Another entry: ”How beautiful it is to strive after a strong love, which would look only to give honor and glory to Jesus in everything.  Every instant it is possible to give him much – all of one’s work, every movement, every word can be uttered with great love.  Let us do as much as we can, and when we are unsuccessful in something, let us remain peaceful.  It not so much depends on the fruit of our work and effort, but rather on the love which led us to that task.”

In the last year of her life she wrote “I am God’s, I belong to heaven.  How our neighborhood is, depends on us – always.  We have to change it, at least where we are; we have to produce heaven.”

After her father blurted out that doctors said all care and treatment would be in vain, Annie confided to one of the sisters that she would not take any more injections.  “How beautiful it is that the doctors have given up on me.  At least they are not going to interfere with God.  I know that He will still leave me to suffer for a long time.  I think of it mainly as the suffering of this earth’s exile, but I want to suffer.  It’s better to suffer than to die.”

Annie’s personal conviction was that she was called to be a cloistered Carmelite.  For her, Carmel was “…a place where we can sacrifice much, we can suffer much…” for others and out of love for Jesus.  When it became obvious that she would never be able to enter the cloister, Fr. Hlouch wrote for permission to admit her to the Third Order Secular of Carmel.  Permission was granted from Vienna, with a dispensation from the canonical age, and she made her private vows on February 7, 1941 and took the name Sister Mary.

The last week of her life, Annie experienced her Dark Night of the Soul.  “I suffer with a very deep peace, even though there is not a single glimmer of light.  Jesus fulfilled my petition which I presented to him in one of my prayers.  He is leaving me in complete darkness, without any comfort, but I am so sure of his love!  I am serene because Jesus wants it so…  The more I love Jesus the more he seems far away from me…”

The night between September 10th and 11th it became evident to her mother that the end was near and she kept vigil with Annie.  The local priest’s housekeeper joined them and as they prayed the sorrowful mysteries of the rosary, Annie joined in.

At about 5am on September 11th, 1941 Annie’s face broke out in one of her typical, beautiful, smiles.  It took a long time for her to say the words but her mother and the assistant heard them distinctly:  “How beautiful… it all is… I wouldn’t… trade places… with anyone.”  She held the crucifix tightly in her hands, and kissed it.  Her last statement was weak but definitive:  “I trust!”  The morning Angelus bell had just begun to chime when Annie’s head fell limp on the pillow. 

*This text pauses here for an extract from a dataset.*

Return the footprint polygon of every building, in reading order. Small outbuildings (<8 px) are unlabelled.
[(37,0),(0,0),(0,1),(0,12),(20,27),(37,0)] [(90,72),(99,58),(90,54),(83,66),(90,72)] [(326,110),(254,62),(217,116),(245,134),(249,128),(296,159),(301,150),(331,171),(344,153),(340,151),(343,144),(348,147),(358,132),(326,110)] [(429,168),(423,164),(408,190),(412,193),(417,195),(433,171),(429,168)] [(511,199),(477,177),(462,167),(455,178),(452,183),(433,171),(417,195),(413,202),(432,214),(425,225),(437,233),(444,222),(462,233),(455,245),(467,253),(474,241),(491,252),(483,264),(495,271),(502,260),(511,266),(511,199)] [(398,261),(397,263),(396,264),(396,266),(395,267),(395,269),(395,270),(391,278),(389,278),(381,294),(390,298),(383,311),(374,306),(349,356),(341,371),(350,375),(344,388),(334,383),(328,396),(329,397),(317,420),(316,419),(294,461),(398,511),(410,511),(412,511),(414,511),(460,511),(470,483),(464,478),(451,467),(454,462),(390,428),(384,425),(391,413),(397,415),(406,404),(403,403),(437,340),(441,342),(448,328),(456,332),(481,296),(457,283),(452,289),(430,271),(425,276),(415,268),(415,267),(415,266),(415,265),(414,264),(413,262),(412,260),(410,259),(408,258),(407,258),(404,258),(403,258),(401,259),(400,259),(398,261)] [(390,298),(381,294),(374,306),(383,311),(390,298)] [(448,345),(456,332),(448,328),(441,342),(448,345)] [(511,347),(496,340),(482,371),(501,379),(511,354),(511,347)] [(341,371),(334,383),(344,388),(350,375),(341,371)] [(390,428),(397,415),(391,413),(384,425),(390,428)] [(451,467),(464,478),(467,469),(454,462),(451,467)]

Sister Ludmilla prepared Annie for her last appearance in the coffin.  She was dressed in white, with a laurel wreath and Annie’s First Communion veil on her head.  Sister placed a palm at her side and a bouquet of wild roses at her feet.  Annie’s hands held her beloved rosary and crucifix.  On her heart lay her First Communion picture, the Carmelite brown scapular and the Third Order Secular Rule.  Fr. Joseph Hlouch, Annie’s spiritual advisor for the last years of her life, celebrated the funeral Mass. 

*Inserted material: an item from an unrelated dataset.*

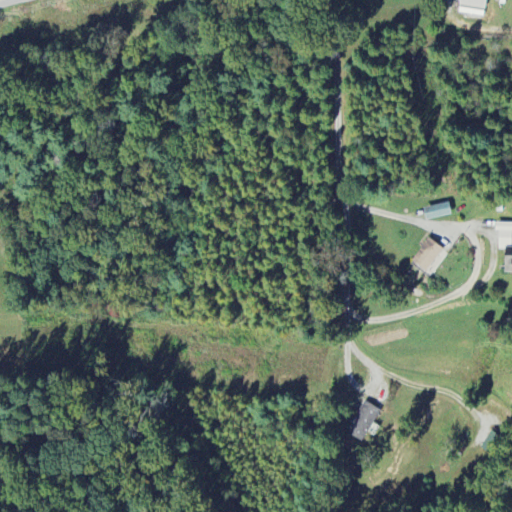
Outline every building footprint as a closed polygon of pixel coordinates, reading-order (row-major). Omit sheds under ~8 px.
[(460,0),(459,8),(486,12),(487,0),(460,0)] [(427,222),(451,216),(448,204),(424,210),(427,222)] [(505,274),(511,274),(511,224),(498,224),(497,249),(505,249),(505,274)] [(424,276),(428,270),(434,274),(448,253),(427,240),(410,266),(424,276)] [(347,435),(364,443),(379,410),(363,402),(347,435)]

The Communists had taken over Moravia in 1939. Although those who knew Annie already considered her a saint, her story was not known outside her region for over twenty years. It was not possible to initiate the process of her Beatification until the break-down of the Communist regime.  The diocesan process was completed in October, 1995.   

 

For more information about Venerable Annie (Anicka) Zelikova and other notable Carmelites:  “Profiles in Holiness” – 3 volumes by Redemptus M. Valabek, O.Carm – Edizoni Carmelitane, Rome.

 

Last content update 11/05/10 

1 Response to Annie (Anicka) Zelikova

  1. Fr Chris says:

    Very moving. But a correction at the end. The Nazis took over western Czechoslovakia as the “Protectorate of Bohemia and Moravia”. The republic was restored in 1945, but the Communists took over in 1948, and they launched a Stalinist repression against the Church from then until the end of 1989, with a brief break for the Prague Spring in 1968. Due to the religious repression of these two enemies of Christ, not only was it hard to get information out, but apostasy became widespread including in our day.